If he is allowed to leave, he will be following a pattern of other purloiners of public wealth who are enjoying their wealth in countries that have no extradition treaties with Pakistan.

How can the country forget the money that changed hands during the euphoria to encourage Independent Power Producers under the guise of providing cheap power to consumers? History may forget that the avowed aim of our nuclear programme had been 'for peaceful purposes', to overcome our power shortage. Consumers cannot. They are reminded of it every time they flick a switch to turn on a light or a fan.
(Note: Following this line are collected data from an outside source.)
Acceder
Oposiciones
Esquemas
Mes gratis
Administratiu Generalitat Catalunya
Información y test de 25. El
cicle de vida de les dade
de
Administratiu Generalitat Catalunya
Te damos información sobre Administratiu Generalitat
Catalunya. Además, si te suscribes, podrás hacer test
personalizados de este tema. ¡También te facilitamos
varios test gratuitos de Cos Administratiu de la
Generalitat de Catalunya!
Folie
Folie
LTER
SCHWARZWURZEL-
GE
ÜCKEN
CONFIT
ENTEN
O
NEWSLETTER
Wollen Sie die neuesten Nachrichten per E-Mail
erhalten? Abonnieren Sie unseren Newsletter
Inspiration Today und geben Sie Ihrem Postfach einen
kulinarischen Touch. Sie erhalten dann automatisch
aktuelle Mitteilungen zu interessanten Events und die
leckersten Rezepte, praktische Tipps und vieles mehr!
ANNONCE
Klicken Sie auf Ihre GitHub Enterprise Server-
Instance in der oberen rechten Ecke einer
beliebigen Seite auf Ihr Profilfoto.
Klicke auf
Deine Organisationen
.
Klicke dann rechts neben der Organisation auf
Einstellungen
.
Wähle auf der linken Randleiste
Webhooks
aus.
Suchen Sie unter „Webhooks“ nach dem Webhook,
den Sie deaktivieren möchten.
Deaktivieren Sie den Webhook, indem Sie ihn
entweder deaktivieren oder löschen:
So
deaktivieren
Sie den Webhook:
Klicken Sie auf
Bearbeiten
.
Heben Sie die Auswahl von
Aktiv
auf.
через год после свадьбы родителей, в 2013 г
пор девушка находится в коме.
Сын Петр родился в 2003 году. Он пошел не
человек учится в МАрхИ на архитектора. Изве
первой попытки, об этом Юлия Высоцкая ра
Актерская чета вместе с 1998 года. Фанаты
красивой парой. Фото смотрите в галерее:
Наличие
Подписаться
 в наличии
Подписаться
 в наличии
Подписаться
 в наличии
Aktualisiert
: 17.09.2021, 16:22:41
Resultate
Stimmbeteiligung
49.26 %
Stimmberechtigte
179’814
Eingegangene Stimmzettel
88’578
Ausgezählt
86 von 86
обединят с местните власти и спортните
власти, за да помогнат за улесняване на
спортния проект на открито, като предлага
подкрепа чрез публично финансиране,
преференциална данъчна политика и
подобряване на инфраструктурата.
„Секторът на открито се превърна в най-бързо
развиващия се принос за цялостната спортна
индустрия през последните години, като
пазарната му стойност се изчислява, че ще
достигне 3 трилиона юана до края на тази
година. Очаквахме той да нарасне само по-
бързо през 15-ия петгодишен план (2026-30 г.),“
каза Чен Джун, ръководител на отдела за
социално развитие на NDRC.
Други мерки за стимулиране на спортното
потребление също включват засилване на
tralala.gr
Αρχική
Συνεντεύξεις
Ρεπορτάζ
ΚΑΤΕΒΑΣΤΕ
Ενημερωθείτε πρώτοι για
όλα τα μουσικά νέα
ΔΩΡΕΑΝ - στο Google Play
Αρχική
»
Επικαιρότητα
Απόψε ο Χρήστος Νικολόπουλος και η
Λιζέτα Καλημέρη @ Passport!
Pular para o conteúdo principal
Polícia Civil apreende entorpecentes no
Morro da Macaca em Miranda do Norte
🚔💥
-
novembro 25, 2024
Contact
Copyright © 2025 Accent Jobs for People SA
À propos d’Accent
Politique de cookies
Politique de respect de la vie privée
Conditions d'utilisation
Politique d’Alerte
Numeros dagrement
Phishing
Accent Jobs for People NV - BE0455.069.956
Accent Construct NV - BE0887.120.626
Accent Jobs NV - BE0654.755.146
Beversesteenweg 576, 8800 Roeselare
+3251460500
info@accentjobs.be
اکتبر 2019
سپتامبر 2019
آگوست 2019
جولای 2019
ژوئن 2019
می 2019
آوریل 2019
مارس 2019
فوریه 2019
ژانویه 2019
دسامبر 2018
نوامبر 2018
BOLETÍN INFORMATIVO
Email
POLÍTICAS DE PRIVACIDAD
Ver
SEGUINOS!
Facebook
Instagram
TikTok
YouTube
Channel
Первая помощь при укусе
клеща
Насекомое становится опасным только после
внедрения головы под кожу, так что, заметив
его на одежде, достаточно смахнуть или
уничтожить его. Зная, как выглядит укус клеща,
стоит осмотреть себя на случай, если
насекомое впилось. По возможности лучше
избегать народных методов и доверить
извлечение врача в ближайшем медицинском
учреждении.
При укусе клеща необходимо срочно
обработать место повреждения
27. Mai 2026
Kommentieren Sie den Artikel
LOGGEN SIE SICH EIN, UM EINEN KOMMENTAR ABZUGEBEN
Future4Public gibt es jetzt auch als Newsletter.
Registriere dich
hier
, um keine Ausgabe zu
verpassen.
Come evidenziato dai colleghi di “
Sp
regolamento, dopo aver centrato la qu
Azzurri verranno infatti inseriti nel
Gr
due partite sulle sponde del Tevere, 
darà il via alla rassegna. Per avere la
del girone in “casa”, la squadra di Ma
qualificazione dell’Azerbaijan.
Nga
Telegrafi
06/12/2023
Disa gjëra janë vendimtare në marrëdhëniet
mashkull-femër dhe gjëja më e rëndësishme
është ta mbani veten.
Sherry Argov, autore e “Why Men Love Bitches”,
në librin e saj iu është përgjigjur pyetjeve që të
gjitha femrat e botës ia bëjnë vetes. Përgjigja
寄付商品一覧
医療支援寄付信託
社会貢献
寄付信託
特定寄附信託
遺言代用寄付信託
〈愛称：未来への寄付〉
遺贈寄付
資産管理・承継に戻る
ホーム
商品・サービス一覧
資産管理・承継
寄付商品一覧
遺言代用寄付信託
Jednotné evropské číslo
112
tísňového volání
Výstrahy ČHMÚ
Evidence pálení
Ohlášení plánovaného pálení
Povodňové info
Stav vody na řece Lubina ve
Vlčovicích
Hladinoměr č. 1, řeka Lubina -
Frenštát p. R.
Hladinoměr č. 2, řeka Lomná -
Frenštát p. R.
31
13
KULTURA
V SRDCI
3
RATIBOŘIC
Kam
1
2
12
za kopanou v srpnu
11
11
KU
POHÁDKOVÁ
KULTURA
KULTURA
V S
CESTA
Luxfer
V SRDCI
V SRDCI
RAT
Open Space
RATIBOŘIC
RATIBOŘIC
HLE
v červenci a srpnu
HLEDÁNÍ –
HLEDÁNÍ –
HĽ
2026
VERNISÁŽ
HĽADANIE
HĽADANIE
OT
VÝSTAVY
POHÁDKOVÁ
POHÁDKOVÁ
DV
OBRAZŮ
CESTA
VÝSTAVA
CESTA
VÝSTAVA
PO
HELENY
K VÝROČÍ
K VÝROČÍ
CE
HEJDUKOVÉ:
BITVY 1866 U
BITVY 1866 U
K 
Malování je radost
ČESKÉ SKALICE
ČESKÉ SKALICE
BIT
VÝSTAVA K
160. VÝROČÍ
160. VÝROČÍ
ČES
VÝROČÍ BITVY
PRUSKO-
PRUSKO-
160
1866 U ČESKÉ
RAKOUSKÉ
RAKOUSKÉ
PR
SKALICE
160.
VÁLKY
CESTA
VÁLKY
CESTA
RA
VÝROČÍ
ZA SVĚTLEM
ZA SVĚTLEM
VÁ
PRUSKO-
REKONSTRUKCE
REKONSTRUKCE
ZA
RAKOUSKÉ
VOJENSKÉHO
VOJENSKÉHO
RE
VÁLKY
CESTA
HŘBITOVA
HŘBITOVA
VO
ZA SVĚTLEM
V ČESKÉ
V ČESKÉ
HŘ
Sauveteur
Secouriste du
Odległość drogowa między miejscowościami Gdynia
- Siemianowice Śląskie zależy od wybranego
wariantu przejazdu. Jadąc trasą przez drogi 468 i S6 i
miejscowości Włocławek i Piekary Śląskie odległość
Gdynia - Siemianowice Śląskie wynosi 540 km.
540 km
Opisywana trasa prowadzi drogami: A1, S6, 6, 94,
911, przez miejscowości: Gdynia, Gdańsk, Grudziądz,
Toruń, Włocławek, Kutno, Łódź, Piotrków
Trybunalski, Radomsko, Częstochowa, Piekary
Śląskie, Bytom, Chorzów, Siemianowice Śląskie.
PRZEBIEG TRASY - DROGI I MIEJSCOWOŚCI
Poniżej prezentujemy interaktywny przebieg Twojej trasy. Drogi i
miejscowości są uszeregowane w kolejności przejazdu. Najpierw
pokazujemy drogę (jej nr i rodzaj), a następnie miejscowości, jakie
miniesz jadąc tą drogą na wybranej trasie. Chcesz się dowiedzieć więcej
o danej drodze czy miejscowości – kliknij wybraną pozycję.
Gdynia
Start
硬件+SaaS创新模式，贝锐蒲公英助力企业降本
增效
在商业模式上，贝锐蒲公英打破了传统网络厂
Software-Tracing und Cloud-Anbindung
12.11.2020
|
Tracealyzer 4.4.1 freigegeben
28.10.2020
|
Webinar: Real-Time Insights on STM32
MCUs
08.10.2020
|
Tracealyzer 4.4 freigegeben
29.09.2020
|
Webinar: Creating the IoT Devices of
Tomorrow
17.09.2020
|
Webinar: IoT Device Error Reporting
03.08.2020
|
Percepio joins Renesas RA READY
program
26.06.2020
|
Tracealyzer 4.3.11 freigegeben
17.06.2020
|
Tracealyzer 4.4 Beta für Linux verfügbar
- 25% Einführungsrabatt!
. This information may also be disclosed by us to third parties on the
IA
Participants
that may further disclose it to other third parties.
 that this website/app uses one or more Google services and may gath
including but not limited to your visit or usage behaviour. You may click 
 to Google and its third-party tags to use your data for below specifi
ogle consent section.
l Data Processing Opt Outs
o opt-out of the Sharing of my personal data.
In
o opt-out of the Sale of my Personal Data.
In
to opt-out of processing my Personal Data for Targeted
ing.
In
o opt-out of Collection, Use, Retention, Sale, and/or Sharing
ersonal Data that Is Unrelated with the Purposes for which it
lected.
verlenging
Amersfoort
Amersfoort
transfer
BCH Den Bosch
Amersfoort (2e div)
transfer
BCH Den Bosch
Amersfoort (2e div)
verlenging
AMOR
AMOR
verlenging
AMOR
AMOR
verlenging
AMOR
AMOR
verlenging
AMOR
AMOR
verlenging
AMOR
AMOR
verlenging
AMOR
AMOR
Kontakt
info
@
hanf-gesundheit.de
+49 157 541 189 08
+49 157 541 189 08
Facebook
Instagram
Today, the sympathetic attitude of the Bush administration towards President General Musharraf is conditioned by two factors - a mature sense of real politik, and a reluctance to muddy the waters further.

Their charity extends to the person of the president, as Nixon's now famous instructions in April 1971 to his staff did during the East Pakistan crisis: 'To all hands. Don't squeeze Yahya at this time.'

At this moment of national trauma, as in 1971, Pakistanis are confronted by a crisis - a crisis of confidence, a crisis of credibility, a crisis of faith. They wonder whether, in the altered circumstances of our confessed trade in nuclear proliferation, we will be allowed the sovereign prerogative to retain complete control over our nuclear assets, to deploy in whichever manner we choose? Only time and history and the latent possibility of future sanctions will tell.

Many years ago, Zulfikar Ali Bhutto (now miraculously rehabilitated) promised the Pakistani public that it would become a nuclear power - even if it meant having to eat grass. Pakistanis, particularly the thirty per cent living below the poverty line, can already taste the grass.